Things to do:
1. In Chinese warfare, according to the source text, what weapon gave the missile arm its strength?
2. Rewrite the source text from "Wow just wow, you" through "of 1.4billion tongues.", putting "Indian Air Force" wherever "IAF" appears.

Source text:

»»

Wow just wow, you should be in top ranks of IAF and making strategies for them. If we go by your logic if numerical advantage means so much what happens on 27th February 2019, cat got hold of 1.4billion tongues.
With this new addition Pakistan Air force is formidable force and will give IAF run for what its worth (not much). Since last 70 years not one inch of Western border was pushed by 1.4billion. So I would suggest keep your backward theory to yourself and keep justifying yourself with your 1.4bill numerical advantage.
It's really about styles of warfare; China never really had warrior elites beyond the Zhou dynasty chariot archers, or perhaps Northern and Southern Dynasties where heavy cataphracts made a major difference.
In European and Japanese warfare, elites (hoplites, legions, knights, samurai) mattered a lot, because superior training, armament, and armor allowed them to defeat forces many times their size. In Chinese warfare, in contrast, the strength of the missile arm (crossbows) meant that elites were often relatively useless or consigned to a combined arms role because they by themselves could not achieve the same efficiencies as they could in European warfare.
Now, which is superior? It's a matter of circumstance. The Chinese were imperialists, but never "great" imperialists, given that they got kicked out of Vietnam and Korea, in the former case, repeatedly. That's to do precisely with the style of warfare; focusing on elites and quality over quantity also ended up reducing your logistics train; if five crossbowmen were equal to one knight, the one knight might have higher upfront costs (training, equipment), but lower sustainment costs (the knight needs food for one and food for the horse). That makes the knight more effective in expeditionary warfare, but less so in full-scale attritional warfare.
As a counterexample of where "numbers" beat "quality", look at World War II's Eastern Front. Pound for pound, the Red Army could never match the Wehrmacht; they usually took outsize casualties and relied on numerical superiority (which isn't a bad thing; I've stated on Leftypol the moral superiority of levee-en-masse and what a Communist militarism should look like). However, the Wehrmacht was ground down. Their well-trained and well-experienced forces ended up getting attrited down by the Red Army, until the Wehrmacht was forced to conscript old men and children just to slow the Russians down.
So, what we know is that in a standard "imperialist" action, elites beat masses due to a lower logistical requirement, and in a full-scale attritional war, masses beat elites because the logistics stop mattering.
===
In the Pakistani case, relations with Iran are fairly good, the Taliban Afghans are virtually a creation of the Pakistani intelligence services, and China is an "all-weather friend". The case where Pakistan COULD expect to face both large-scale warfare and limited wars would be with India.

««

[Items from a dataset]
»»

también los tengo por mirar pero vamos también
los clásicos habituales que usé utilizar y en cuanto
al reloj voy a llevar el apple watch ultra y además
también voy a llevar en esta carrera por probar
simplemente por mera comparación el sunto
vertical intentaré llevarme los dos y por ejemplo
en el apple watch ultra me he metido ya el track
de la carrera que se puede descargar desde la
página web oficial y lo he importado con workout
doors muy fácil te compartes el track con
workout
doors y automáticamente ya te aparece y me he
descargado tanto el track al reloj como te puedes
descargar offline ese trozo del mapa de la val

««
»»

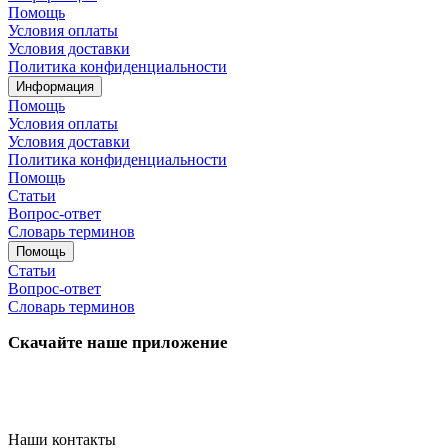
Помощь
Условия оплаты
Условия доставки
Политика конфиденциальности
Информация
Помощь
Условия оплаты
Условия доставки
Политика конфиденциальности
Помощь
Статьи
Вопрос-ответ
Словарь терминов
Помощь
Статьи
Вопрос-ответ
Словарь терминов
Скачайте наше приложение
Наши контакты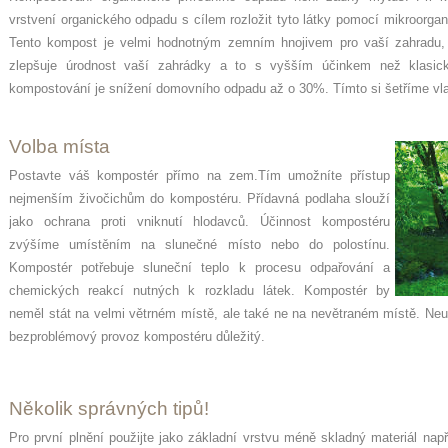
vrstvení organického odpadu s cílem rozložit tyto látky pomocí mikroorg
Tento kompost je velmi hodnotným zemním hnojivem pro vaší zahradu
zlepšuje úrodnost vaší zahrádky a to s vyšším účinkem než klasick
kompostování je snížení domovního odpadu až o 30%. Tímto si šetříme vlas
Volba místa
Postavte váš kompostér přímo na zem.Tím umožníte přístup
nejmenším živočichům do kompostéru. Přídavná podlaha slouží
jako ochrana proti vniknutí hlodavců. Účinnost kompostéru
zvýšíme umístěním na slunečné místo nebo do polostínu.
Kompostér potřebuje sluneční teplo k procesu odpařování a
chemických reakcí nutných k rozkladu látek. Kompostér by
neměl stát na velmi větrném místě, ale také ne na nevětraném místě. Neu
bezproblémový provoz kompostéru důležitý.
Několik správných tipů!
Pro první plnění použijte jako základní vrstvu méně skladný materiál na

««

Responses to the tasks:
1. Crossbows.

2.
Wow just wow, you should be in top ranks of Indian Air Force and making strategies for them. If we go by your logic if numerical advantage means so much what happens on 27th February 2019, cat got hold of 1.4billion tongues.